Data preparation also involves several techniques that make data more digestible for training, validation, and testing purposes.

  • Cleaning, correcting errors before they compromise on model performance and reliability.
  • Transformation, converting data from multiple sources into a consistent format.
  • Feature selection, identifying what parts of the dataset are most relevant for what you want your ML model to achieve. It also requires developers to choose and derive variables from the dataset.

Feature selection also includes dimensionality reduction, the process of converting high-dimension features into lower-dimension ones.

Errors To Look For in Data Preparation

Because cleaning is the most time-consuming part of preparation, make sure your data managers are looking for the right flaws to weed out.

  • Missing data is always a threat since raw datasets are rarely complete. Empty cells and NULL values require resolving.
  • Anomalies and outliers can easily confuse a machine learning algorithm, so visualize the data and take them out of the training set.
  • Feature engineering increases what a model can “learn” from a dataset. Keep model performance up by combining data from multiple relevant sources and enriching it sufficiently.

Data preparation sometimes requires collaboration from subject matter experts. For instance, a model that analyzes company financials needs input from employees in the finance department, who can provide needed context into how the model should use the information.

Current Challenges Facing Data Preparation Efforts

On top of the usual erroneous data points, data preparation often runs into several roadblocks for identifying and addressing quality issues. And deciding how to rework datasets can be just as time-consuming.

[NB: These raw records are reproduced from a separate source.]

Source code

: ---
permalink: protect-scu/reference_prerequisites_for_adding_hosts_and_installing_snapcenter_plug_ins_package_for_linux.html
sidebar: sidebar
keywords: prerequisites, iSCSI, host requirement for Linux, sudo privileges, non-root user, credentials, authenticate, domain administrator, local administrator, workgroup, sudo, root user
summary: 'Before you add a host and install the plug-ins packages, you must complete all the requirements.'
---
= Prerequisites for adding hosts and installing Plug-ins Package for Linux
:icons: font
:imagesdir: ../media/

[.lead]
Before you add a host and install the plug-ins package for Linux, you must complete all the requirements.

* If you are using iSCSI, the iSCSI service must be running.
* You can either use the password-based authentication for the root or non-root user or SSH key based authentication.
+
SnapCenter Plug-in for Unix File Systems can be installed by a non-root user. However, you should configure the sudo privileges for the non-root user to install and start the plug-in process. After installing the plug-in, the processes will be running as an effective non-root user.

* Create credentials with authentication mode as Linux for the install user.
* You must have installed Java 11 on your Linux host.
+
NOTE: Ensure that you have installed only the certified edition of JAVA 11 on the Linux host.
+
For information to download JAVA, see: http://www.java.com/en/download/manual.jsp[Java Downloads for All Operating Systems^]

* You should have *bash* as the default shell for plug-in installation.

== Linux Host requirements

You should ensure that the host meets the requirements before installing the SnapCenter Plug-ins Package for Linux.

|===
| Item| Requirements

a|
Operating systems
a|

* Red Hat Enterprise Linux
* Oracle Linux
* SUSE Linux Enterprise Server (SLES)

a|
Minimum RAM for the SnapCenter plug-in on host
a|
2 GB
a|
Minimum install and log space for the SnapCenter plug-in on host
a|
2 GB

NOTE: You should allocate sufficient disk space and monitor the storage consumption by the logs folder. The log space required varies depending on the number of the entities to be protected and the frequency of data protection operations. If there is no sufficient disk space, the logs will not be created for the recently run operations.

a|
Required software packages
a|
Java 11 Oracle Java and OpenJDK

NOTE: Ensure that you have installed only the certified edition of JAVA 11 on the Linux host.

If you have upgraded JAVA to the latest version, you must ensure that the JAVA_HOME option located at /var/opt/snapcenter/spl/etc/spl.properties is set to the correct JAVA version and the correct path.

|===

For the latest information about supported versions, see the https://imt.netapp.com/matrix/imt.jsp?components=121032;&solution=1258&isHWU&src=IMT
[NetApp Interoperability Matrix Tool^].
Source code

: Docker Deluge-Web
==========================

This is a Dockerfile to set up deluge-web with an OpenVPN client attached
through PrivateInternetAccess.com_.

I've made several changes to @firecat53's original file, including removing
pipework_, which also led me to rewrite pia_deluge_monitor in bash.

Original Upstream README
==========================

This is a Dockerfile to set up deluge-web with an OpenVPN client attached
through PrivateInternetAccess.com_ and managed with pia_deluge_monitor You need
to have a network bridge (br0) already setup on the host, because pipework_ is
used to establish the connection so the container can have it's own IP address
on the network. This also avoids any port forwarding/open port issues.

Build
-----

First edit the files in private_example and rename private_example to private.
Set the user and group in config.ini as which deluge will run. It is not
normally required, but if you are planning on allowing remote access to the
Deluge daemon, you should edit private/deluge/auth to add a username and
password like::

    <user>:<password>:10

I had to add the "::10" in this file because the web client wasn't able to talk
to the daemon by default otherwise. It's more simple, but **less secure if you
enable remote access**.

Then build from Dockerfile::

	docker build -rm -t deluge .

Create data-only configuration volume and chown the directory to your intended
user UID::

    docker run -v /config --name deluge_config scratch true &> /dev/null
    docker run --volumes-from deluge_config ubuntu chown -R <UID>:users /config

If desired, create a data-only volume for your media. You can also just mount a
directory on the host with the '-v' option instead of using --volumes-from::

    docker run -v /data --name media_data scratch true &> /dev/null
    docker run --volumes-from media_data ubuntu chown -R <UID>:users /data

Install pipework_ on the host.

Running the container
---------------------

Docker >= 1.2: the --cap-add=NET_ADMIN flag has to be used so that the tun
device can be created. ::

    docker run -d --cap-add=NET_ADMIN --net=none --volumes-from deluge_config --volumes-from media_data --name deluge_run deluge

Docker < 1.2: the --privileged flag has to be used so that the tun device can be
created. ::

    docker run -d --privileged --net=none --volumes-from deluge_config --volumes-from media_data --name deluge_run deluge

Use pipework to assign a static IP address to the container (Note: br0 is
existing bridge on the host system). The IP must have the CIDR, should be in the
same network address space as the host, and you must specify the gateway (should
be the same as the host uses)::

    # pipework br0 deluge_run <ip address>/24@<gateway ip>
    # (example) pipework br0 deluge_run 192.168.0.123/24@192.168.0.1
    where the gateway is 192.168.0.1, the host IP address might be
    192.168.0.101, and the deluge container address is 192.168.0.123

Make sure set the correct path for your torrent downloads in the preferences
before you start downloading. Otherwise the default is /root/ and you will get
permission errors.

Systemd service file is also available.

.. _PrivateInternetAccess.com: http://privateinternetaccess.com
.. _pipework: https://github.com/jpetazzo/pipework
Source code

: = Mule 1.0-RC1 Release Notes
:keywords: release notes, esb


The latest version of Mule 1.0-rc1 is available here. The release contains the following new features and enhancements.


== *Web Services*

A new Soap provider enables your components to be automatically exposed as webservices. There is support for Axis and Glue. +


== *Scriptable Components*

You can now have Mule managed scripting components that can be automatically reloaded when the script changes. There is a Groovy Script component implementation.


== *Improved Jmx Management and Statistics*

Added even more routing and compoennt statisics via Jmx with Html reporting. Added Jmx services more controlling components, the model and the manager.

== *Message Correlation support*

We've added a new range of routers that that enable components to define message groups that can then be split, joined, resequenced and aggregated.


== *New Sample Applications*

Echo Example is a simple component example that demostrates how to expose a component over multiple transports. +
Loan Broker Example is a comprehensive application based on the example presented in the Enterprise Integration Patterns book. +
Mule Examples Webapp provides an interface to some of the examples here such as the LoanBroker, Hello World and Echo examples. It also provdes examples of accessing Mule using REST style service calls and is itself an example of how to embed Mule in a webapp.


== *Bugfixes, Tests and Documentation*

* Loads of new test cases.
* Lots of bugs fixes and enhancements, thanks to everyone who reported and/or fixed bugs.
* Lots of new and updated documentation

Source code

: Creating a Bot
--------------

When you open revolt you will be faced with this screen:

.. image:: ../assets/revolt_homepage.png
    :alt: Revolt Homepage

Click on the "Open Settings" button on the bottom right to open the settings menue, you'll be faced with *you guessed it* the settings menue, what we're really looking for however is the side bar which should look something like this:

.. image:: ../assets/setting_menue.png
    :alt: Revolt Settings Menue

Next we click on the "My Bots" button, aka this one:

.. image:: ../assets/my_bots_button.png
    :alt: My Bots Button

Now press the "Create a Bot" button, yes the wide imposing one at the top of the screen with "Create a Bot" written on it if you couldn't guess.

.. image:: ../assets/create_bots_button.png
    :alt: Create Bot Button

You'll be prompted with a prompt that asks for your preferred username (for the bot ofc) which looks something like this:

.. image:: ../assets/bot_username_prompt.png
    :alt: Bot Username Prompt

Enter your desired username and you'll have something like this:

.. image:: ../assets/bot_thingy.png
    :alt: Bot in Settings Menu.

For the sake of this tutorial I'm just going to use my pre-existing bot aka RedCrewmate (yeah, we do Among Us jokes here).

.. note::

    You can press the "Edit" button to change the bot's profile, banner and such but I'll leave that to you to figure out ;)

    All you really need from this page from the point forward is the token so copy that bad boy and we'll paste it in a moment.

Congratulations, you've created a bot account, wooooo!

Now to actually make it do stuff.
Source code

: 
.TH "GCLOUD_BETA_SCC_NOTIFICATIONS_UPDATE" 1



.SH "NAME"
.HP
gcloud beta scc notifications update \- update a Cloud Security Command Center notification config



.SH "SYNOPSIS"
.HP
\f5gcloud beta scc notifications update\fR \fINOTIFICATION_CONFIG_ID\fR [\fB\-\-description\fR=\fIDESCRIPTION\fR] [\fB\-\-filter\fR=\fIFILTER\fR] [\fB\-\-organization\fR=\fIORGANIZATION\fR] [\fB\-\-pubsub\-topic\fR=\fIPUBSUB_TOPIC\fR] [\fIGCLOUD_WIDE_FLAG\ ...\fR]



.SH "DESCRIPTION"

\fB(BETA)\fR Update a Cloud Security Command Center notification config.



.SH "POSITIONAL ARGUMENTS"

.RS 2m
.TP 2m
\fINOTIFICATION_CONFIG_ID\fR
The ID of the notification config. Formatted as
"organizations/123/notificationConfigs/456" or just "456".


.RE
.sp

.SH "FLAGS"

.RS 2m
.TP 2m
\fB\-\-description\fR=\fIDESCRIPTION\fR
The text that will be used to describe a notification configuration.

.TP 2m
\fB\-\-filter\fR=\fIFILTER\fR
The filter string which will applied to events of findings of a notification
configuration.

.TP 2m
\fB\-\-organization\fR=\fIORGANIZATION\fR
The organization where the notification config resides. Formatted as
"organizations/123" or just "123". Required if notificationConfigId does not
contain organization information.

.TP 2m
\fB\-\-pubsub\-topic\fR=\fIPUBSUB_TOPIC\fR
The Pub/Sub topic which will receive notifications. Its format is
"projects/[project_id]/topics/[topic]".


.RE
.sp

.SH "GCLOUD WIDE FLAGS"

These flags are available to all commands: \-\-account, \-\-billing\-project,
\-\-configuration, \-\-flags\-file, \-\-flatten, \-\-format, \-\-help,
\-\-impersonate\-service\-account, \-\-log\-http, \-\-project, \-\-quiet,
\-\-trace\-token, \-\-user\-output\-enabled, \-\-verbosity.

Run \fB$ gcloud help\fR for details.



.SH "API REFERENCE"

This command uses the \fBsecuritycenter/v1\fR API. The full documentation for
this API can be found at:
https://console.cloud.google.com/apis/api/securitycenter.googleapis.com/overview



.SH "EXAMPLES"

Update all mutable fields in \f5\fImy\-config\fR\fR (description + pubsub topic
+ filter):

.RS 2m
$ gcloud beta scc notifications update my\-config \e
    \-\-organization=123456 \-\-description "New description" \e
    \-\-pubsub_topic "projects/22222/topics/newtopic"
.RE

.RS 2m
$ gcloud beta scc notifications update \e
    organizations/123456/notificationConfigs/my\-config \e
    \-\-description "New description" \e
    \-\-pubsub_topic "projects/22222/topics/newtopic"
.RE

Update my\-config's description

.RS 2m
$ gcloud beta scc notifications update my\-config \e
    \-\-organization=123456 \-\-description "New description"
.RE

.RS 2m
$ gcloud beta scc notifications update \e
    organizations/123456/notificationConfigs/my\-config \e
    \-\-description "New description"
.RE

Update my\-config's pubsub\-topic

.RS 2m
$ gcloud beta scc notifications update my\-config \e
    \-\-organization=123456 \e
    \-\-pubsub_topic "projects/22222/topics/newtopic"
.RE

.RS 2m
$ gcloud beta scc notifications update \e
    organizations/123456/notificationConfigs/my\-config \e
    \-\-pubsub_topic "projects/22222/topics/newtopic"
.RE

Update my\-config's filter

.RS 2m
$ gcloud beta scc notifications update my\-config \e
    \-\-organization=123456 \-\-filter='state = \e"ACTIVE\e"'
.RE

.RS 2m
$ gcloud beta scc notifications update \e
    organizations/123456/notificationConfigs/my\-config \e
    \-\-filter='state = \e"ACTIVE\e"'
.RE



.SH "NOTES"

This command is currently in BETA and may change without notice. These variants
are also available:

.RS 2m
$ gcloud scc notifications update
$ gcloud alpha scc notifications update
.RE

For instance,

  • Invalid data includes information that’s not necessarily inaccurate but can contain minor errors like typos and incorrect formatting.
  • Inconsistencies arise when data from multiple sources combines together. The type of marketing information you might find in a marketing department may be different from the same set you get from the financial department because of differences in terminology both groups use.
  • Enriching data demands complicated decision-making and analytical skills to ensure you’re boosting the value of the dataset rather than diverting it.
  • Generating contextual information like metadata can be a challenge when data points come from different sources.

Process standardization is another consideration after the project ends. Standardization ensures data preparation can occur again later if you ever need to train another machine learning model.

How Modern Tools Facilitate Data Preparation

The importance of comprehensive, quality data is in such high demand that various business tools have arisen to help with data preparation initiatives. These tools can:

  • Improve scalability of data preparation efforts. For instance, preparing data in the cloud accelerates data gathering and analysis. It also puts all datasets into a single, consistent environment where you don’t have to worry about any set’s underlying infrastructure.
  • Create a faster time-to-value. ML developers who can trust their data can create more impactful models more quickly, resulting in faster benefits for the business.
  • Help teams stay on top of things. Whenever data sources or project requirements change, data managers can stay ahead of the curve and improve their workflows quickly.

Remember that data is at the heart of machine learning development. The most informed algorithms make the best business decisions, so maximize your investment by preparing data for use, both for ML developers and data analysts alike.